The Broken Clock

By Subham Rai

The clock in our kitchen stopped at three. 

Mom said it was old, but I liked it stuck—three was snack time. 

One day, I climbed a chair to fix it, twisting its hands. 

They snapped off, clattering to the floor. 

I froze, scared she’d be mad. 

Instead, Mom laughed. 

“Guess it’s always snack time now!” 

We taped the hands back, crooked and silly. 

That night, I drew a new clock on paper, coloring the numbers bright blue. 

I hung it over the broken one. 

“This one works,” I told her, pointing at number three. 

She hugged me, and we ate cookies under my wobbly, perfect time. 

It felt better than fixing anything. 

The old clock stayed, its hands bent like a funny face. 

I’d peek at it every day, giggling at our secret. 

Mom started leaving snacks out at odd hours—apples at noon, crackers at six. 

“Time’s ours now,” she’d say, winking. 

My blue clock faded, but I didn’t mind. 

The broken one was ours, a goofy king of the kitchen. 

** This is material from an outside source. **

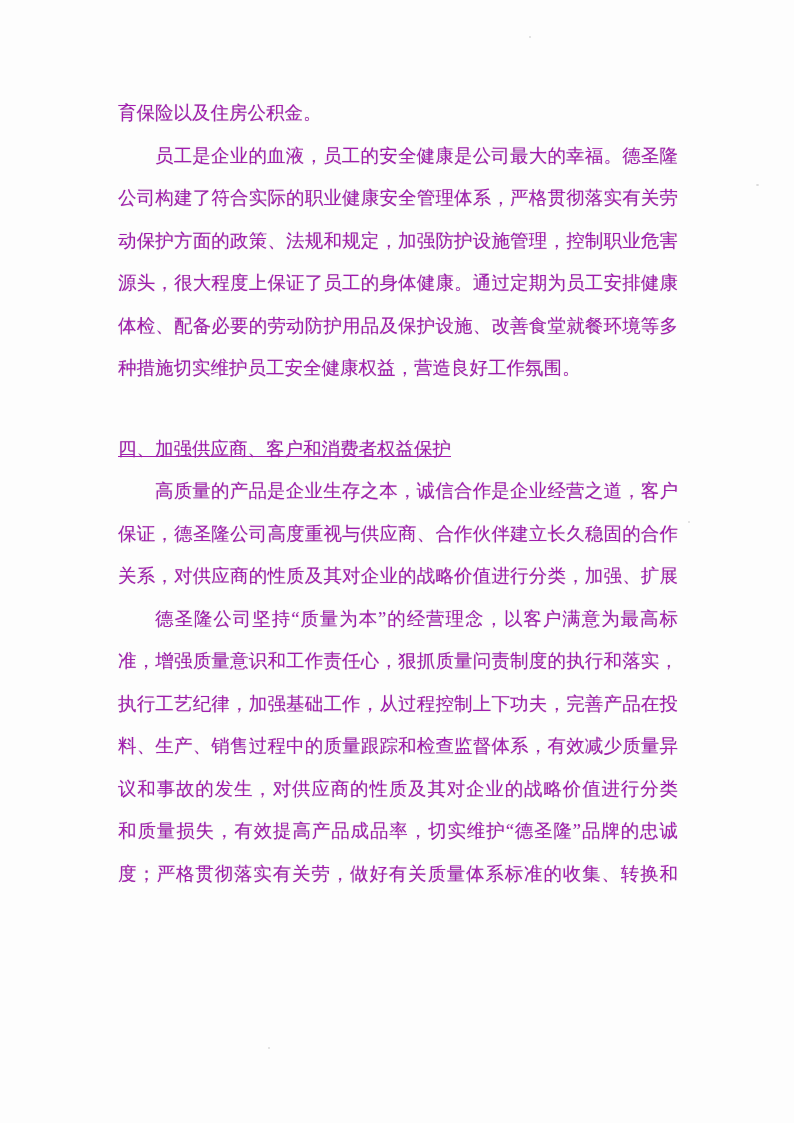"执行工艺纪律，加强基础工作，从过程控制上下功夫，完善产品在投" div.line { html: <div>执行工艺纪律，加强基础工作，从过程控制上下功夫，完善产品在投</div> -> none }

Once, my friend Sam came over and stared. 

“Your clock’s weird,” he said. 

 I grinned. 

“It’s magic.” 

We ate cookies at four, then five, because why not? 

The snapped hands didn’t move, but they held something better—us, laughing, free. 

I’d never fix it, not ever. 

Who needs real time when you’ve got a clock that says “snack” forever?

Subham Rai writes their little adventures—like boats, clocks, and feathers—into tiny tales. They live with a stack of paper and a wild imagination, finding stories in rain and broken things.